Why does this matter? Because we easily give in and think that our failings are the sign of our humanity. As Jonathan points out in his book,
When we sin or fail at some task, we often say, “Well, after all, I’m only human.” But in truth, when we sin we are being less than human. Jesus’ revelation of true humanity shows us that to be truly human is to be without sin and perfectly obedient. (God So Loved the World, p. 74)
Christians claim that Jesus is fully human and fully divine. The part of that sentence that affirms Jesus’ humanity means that Jesus was the same kind of being that we are. He was just like us, “yet he did not sin” (Hebrews 4:15). Take note of this: our sin isn’t what makes us really human as opposed to Jesus, who is super-human. Jesus is not super-human, he’s fully human—human as we were made to be. Our sin makes us fall short of the humanity God created us for. Or, as in the quotation above, “’when we sin we are being less than human.” Jesus shows us what we were made to be, and reminds us not to excuse our sin by pointing to our humanity. Jesus came to restore us to true humanity.
Psalm 8 is a key biblical passage that highlights what humanity was made to be. We were made to be something special: “a little lower than the angels, but crowned…with glory and honor” (v. 5). This verse points to the earthly realm in which we live, the lack of obvious splendour in our surroundings, and the beautiful limitations of human bodily life. We aren’t like Gabriel the angel, appearing to Daniel in Old Testament Babylon and then showing up to talk to Mary in Nazareth several hundred years later. But Psalm 8 reminds us of the possibility for humans to display God’s glory in a different way than any other creatures, including the angels.

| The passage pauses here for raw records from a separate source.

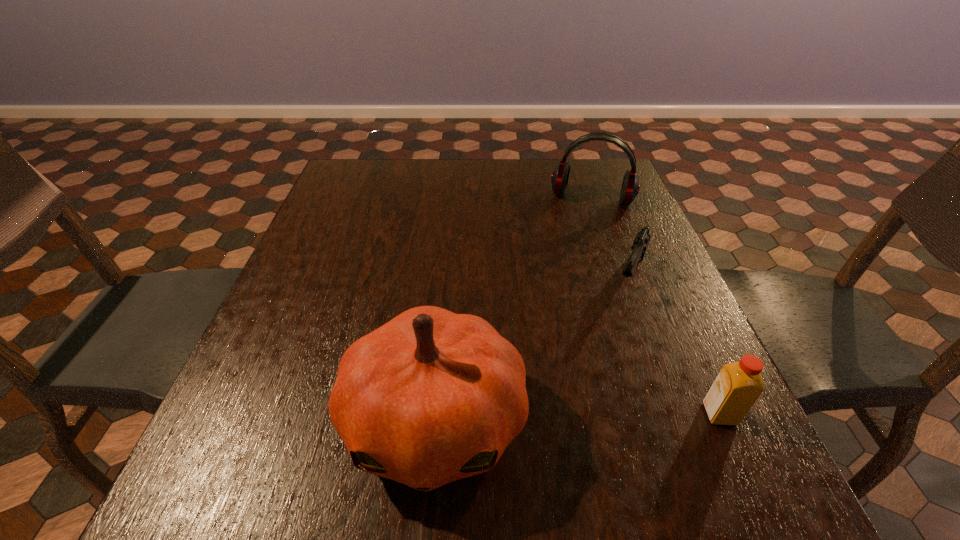
Where is `vacant area located on the ear cups of the third shortest object`? Image resolution: width=960 pixels, height=540 pixels. vacant area located on the ear cups of the third shortest object is located at coordinates (565, 286).

Locate an element on the screen. The image size is (960, 540). vacant region located 0.180m on the ear cups of the third shortest object is located at coordinates (574, 252).

In order to click on free point located 0.050m on the ear cups of the third shortest object in this screenshot , I will do `click(581, 223)`.

Where is `object that is at the far edge`? Image resolution: width=960 pixels, height=540 pixels. object that is at the far edge is located at coordinates (630, 187).

Locate an element on the screen. pumpkin positioned at the near edge is located at coordinates pyautogui.click(x=431, y=397).

In order to click on orange juice that is at the near edge in this screenshot , I will do `click(737, 387)`.

You are a GUI agent. You are given a task and a screenshot of the screen. Output one action in this format:
    pyautogui.click(x=<x>, y=<y>)
    Task: Click on the orange juice present at the right edge
    
    Given the screenshot: What is the action you would take?
    pyautogui.click(x=737, y=387)

Where is `gun that is at the right edge`? This screenshot has height=540, width=960. gun that is at the right edge is located at coordinates (642, 239).

Where is `earphone present at the right edge`? Image resolution: width=960 pixels, height=540 pixels. earphone present at the right edge is located at coordinates (630, 187).

In order to click on object that is at the far right corner in this screenshot , I will do `click(630, 187)`.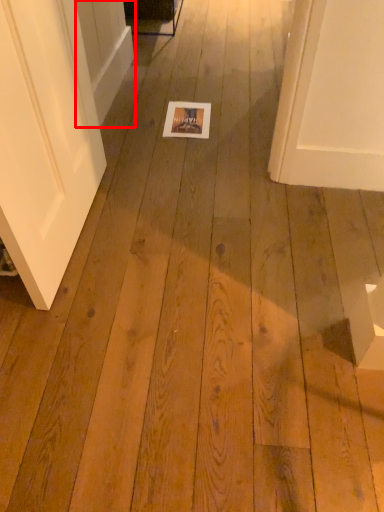
Question: From the image, what is the correct spatial relationship of screen door (annotated by the red box) in relation to postcard?

Choices:
 (A) left
 (B) right

Answer: (A)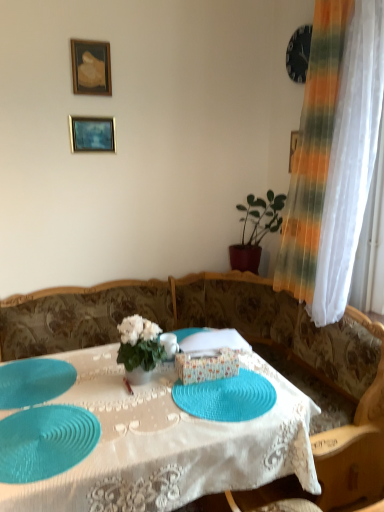
This screenshot has height=512, width=384. Find the location of `vacant space behind teal rubber placemat at lower left, positioned as the 2th glass plate in left-to-right order`. vacant space behind teal rubber placemat at lower left, positioned as the 2th glass plate in left-to-right order is located at coordinates (72, 391).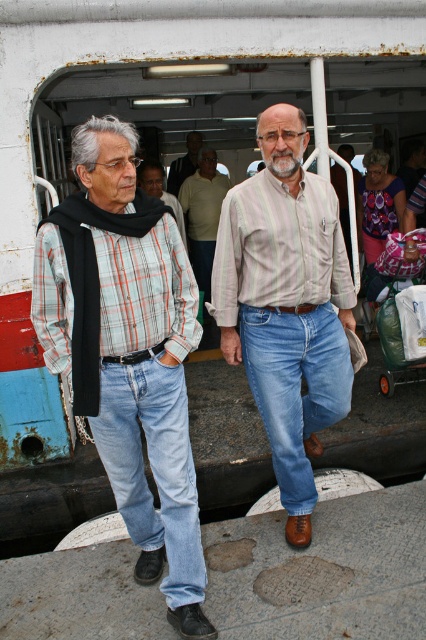
Question: Is striped cotton shirt at center to the left of blue denim jeans at center from the viewer's perspective?

Choices:
 (A) no
 (B) yes

Answer: (B)

Question: Can you confirm if light beige sweater at center is smaller than plaid shirt at center?

Choices:
 (A) yes
 (B) no

Answer: (B)

Question: Which of the following is the farthest from the observer?

Choices:
 (A) striped cotton shirt at center
 (B) light brown shirt at center
 (C) plaid cotton shirt at left

Answer: (B)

Our freedom is a part of our frailty, for we are able to go the wrong way (and we have), but it is also what God desires for us: a free response of obedience and love toward him. The crowning glory is that God made us to look like him, so to speak—to bear his image in the world. In Romans 3, we read that our sin means that we have “fallen short of the glory of God.” We haven’t lived into the image of God.
When Jesus came he was the very “image of the invisible God” (Colossians 1:15). He was perfectly obedient, freely giving and receiving love with God his Father. He is the only one who lives up fully to the picture Psalm 8 gives us. It shouldn’t surprise us that the New Testament writer of the letter to Hebrews quotes Psalm 8 as he writes about Jesus. The truly human one is what Psalm 8 pictures for us. And so far, only one “truly human being” has appeared. But one day we will join him in reaching our true humanity, and even now God is making us more like him by the work of the Spirit.
Absorb this insight fully and you will never hear or say the phrase, “I’m only human,” the same way again.